All laughed heartily.

Everything was being filmed.

“Your friend set you up!” said the clipboard man.

“C’mere,” said Maurie. “Gimme a hug.”

The 2 friends embraced and a relieved Laxmi joined them as the crew laughed and hooted and patted Chess on the back like he was way cool for having aced a reality show rite of passage.

XII.Marjorie

PAHRUMP had his diagnosis: leukemia.

The awful thing was that Marj had just read in the paper about a pet hospice in San Francisco. A woman there specialized in putting the animals down. She let them lick peanut butter or cream cheese from one hand, if that was the kind of food they liked, while giving them a fatal injection with the other.

She sat with her neighbor as she cried. Cora said she was going to spend whatever it took to get “my baby” healthy again. Pahrump didn’t seem so bad; Marj asked if she was going to get a 2nd opinion. Cora said she had the best doctors “on the West Coast” so why would she?
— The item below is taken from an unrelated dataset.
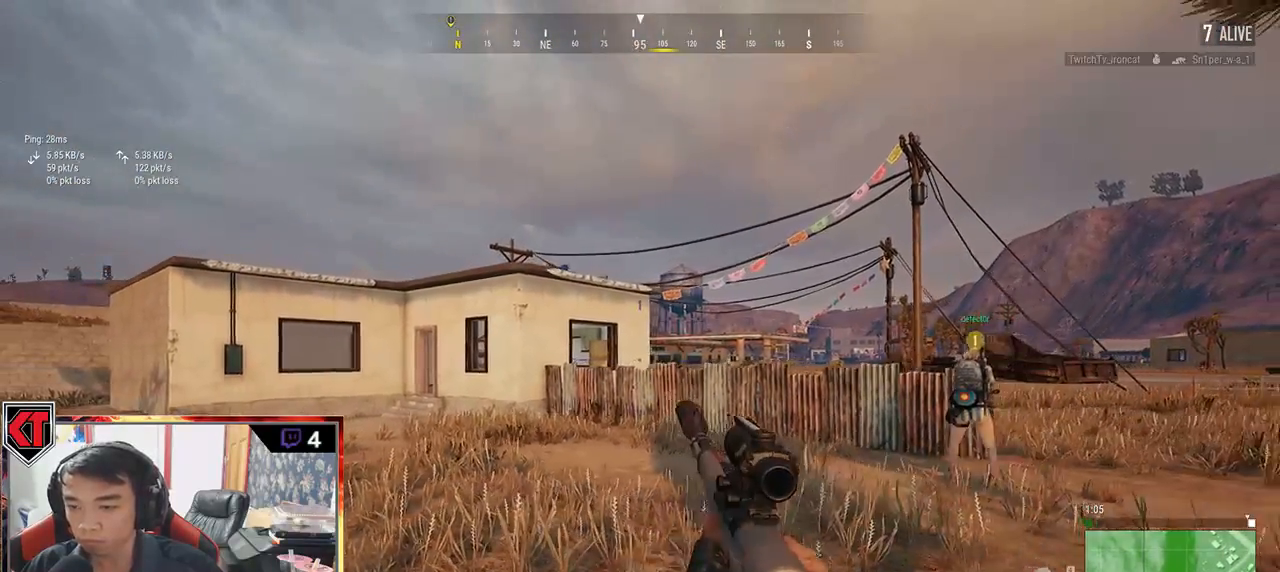
{"keys": ["e"], "mouse": [], "events": [[167, "s", "up"], [300, "d", "up"], [417, "e", "down"]]}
“The worst thing is, Mr P just got accepted to day care. Heads ’n’ Tails, on LaCienega, by San Vicente — it’s very hard to get into. That’s where Reese Witherspoon keeps her dogs. The poor thing went through the most rigorous peer review. Marj, it’s worse than preschool! And he sailed through. Everyone loved him! Reese’s dogs loved him. They said he was ‘gifted’—didn’t they, Mr P? But now…”

The neighbor quickly composed herself then buzzed around the kitchen making dinner “for my Rump.”

She showed Marj the bottle of custom canine water that she poured in the doggie bowl. Pahrump was finicky about his H2O and always a little dehydrated, but now Cora gave him a special kind that came all the way from a river at the bottom of a glacier in Washington.

“Mount Rainier — Jerry and I were there once, in a custom RV. Can you imagine me camping? Have you ever drunk mountain water, Marj?” She looked down at a somewhat forlorn Mr P, who eagerly awaited his supper nonetheless. “No chlorine or fluoride, which are tough on the kidneys.” She said Pahrump’s rank breath seemed to have “improved.” He’d been putting on weight — this was months before the diagnosis — so she had him on a strict diet. Now she regretted it. Well, that was going to end today. From now on, she’d have Stein FedEx “grub” from New York. A place called the Barkery. “And a shop called Pawsitively Gourmet, isn’t that adorable?” Cora said the food was actually made for human consumption, so she and Pahrump could have dinner together. There were desserts like truffles and “pupcakes” (from the “pawtisserie”), almond butter waffle cones topped with carob, and oatmeal biscuits in the shape of fire hydrants. She couldn’t resist pulling her neighbor into the bathroom and showing off Mr P’s array of beauty products: tea tree oil shampoo, nail polish from Paul Mitchell, Earthbath Mediterranean Magic, and a misty spritz for his coat that was “kind of like eyeshadow.” Some of the products were very important because they stopped P from itching; Lord Rump had been known to scratch himself raw. Once a week, Stein sent over a mobile pet spa that gave her baby a hot oil treatment with Bulgarian lavender and African sage soil. As she spoke, she occasionally broke into quickly suppressed tears. Why had this befallen her little prince? Why? Marj touched her neighbor’s arm and said there were some questions that could never be answered. But she had a feeling that Pahrump would be “just fine.”